The Horse Chestnut is a native of the mountain regions of Greece, Persia, and Northern India, and is believed to have been introduced to Britain about 1550. It is not a tree
that will be found in the woodlands, or even by the wayside, except when it is behind a fence; yet it constantly greets the rambler who has left the suburban gardens behind him, and in the public parks—notably the magnificent avenue of Bushey Park—where by contrast it exhibits itself as the grandest of all flowering trees. Though the stout cylindrical bole is short, its erect trunk towers to a height of eighty or a hundred feet, supporting the massive pyramid, beautiful on account of its fine foliage and handsome flowers alike. The stout branches take an upward direction at first, then stretch outward and curve downwards, though in winter, when relieved of the weight of foliage, their extremities curl sharply upward, and the great buds in spring are almost erect.
These brown buds, with their numerous wraps and liberal coating of varnish, afford considerable interest to the suburban dweller in early spring. He watches their gradual swelling, and the polish that comes upon them through the daily melting of their varnish under the influence of sunshine. Then the outer scales fall flat, the upper parts show green and loose; there is a perceptible lengthening of the shoot, which leaves a space between those outer wraps and the folded leaves. Next the leaflets separate and assume a horizontal position as they expand. Then probably there comes a frost, and next morning the leaflets are all hanging down, almost blackened, flaccid and dejected-looking. A warm southerly rain, followed by sunshine, reinvigorates them, and we see that the lengthening of the shoot has actually brought the incipient flower-spike clear into view. By about the second week in May the pyramid is clothed with bold handsome foliage, against which the conical spikes of white blossoms, tinged with crimson and dotted with yellow, stand out conspicuously.
The leaves are almost circular, but broken up, finger-fashion, into seven toothed leaflets of different sizes, which appear to have started as ovals, but the necessity for not overcrowding
their neighbours has necessitated the portion nearest the leaf-stalk taking a wedge shape. The large size of these leaves—as much as eighteen inches across—leads the non-botanical to regard the leaflets as being full leaves. On emerging from the bud the leaves are seen to be covered with down, but as they expand this is thrown off.

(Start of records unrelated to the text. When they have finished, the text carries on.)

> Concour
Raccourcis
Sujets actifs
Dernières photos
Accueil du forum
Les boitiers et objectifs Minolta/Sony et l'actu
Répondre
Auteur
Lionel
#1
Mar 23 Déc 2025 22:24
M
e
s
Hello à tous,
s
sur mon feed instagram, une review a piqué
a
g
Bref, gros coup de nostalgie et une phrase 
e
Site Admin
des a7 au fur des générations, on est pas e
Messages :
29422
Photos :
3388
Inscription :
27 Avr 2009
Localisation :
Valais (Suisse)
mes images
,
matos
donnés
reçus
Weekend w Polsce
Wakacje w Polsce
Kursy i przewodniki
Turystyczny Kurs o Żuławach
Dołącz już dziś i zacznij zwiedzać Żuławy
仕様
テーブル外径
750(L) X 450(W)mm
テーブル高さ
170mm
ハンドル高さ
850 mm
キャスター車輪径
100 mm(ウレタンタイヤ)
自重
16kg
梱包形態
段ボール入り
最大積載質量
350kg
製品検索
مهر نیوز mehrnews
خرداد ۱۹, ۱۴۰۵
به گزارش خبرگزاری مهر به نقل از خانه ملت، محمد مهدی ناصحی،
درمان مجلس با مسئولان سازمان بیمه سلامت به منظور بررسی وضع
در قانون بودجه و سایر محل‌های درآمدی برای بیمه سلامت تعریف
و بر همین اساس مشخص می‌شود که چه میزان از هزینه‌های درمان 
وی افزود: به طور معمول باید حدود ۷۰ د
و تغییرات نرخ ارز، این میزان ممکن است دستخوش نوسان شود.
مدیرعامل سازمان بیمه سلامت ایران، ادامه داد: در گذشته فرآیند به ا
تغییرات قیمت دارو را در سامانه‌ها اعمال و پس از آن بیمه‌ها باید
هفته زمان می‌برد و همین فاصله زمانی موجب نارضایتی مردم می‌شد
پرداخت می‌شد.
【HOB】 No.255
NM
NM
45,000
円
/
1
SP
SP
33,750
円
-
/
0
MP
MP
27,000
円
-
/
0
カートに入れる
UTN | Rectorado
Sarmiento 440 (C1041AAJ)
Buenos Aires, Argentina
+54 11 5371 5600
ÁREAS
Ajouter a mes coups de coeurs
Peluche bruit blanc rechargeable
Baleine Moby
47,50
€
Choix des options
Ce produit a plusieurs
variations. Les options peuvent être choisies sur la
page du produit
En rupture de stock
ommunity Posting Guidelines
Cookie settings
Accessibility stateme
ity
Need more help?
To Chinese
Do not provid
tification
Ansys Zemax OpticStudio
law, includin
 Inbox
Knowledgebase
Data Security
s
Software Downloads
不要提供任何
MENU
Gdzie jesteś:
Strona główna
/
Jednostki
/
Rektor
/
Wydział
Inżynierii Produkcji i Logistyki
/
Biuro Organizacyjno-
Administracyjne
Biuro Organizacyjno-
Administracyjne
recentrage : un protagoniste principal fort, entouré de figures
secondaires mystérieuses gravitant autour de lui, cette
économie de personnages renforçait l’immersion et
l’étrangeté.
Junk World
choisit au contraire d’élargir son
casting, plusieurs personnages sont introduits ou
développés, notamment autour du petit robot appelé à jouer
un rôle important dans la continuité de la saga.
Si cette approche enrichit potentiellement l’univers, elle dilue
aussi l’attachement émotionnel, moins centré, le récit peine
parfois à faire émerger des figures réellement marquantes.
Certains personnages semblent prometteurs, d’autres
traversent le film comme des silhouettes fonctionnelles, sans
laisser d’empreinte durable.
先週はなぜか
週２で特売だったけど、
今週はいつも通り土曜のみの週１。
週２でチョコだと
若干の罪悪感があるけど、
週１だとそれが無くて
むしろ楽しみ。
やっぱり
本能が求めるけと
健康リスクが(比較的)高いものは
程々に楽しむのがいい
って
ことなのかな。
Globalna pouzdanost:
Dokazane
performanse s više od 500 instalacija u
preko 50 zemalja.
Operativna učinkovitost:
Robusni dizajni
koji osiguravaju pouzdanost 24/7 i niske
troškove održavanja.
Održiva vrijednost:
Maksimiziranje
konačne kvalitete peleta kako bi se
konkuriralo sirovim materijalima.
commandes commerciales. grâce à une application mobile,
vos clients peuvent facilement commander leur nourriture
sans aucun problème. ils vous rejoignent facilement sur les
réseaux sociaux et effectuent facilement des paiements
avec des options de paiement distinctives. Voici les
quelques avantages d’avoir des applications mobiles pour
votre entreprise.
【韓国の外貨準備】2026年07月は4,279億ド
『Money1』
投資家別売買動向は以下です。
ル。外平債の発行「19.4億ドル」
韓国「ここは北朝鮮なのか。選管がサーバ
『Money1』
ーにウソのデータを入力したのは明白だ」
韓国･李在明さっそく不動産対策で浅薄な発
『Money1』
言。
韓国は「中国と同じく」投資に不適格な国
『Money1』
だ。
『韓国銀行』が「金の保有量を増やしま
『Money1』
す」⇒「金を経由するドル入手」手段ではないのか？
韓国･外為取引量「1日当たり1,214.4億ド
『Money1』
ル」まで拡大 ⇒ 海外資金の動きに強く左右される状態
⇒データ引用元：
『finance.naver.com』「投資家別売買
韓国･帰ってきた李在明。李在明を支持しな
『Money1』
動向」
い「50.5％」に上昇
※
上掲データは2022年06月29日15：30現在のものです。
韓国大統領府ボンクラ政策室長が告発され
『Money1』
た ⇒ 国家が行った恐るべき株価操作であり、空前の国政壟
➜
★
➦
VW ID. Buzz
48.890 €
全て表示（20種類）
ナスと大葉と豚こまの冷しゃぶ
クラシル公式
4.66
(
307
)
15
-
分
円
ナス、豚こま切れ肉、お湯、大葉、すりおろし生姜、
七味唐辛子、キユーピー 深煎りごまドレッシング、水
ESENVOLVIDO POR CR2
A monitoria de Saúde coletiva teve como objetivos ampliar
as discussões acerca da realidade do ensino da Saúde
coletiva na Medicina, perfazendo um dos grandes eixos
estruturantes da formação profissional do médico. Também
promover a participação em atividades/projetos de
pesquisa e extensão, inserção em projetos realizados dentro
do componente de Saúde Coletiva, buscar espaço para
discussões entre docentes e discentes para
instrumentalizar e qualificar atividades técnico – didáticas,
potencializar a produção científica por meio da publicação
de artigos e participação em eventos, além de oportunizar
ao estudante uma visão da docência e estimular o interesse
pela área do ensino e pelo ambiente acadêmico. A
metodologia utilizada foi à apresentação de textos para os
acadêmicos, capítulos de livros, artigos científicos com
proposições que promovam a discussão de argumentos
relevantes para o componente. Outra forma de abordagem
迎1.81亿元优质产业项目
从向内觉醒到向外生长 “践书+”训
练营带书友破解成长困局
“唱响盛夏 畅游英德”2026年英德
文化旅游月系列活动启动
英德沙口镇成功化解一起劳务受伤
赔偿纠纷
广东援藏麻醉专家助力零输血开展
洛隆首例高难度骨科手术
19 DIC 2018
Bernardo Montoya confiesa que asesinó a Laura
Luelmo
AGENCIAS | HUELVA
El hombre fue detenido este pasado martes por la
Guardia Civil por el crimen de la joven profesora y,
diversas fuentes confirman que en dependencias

The flowers consist of a bell-shaped calyx with five lobes, supporting five separate petals, pure white in colour, but splashed and dotted with crimson and yellow towards the base of the upper ones, to indicate the way to the honey-glands. There are seven curved stamens, and in their midst
a longer curved style proceeding from a roundish ovary with three cells. In each cell there are two seed-eggs, but as a rule only one egg in two of the cells develops into a "nut." The ovary develops into a large fleshy bur, with short stout spines, which splits into three valves when the dark-red glossy seeds are ripe. In the Sweet Chestnut the brown skin of the nut is the ovary, which had been overgrown by the prickly involucre; here the spiny green shell is the ovary, and the "nut" a seed. Though horses will not eat this bitter fruit, cattle, deer, and sheep are fond of it. Pounded in water, it becomes one of the numerous vegetable substitutes for soap. Under the name of Konker, or Conqueror, it affords a seasonal joy to the average boy, who first bombards the tree with sticks and stones to dislodge the fruit, and then threads the ruddy konkers on string and does battle with a chum similarly equipped, the one whose string is broken or pulled from his hand by the conflict of weapons being the vanquished. In some parts the game is led off by the recitation of the rhyme, "Oblionker! my fust konker."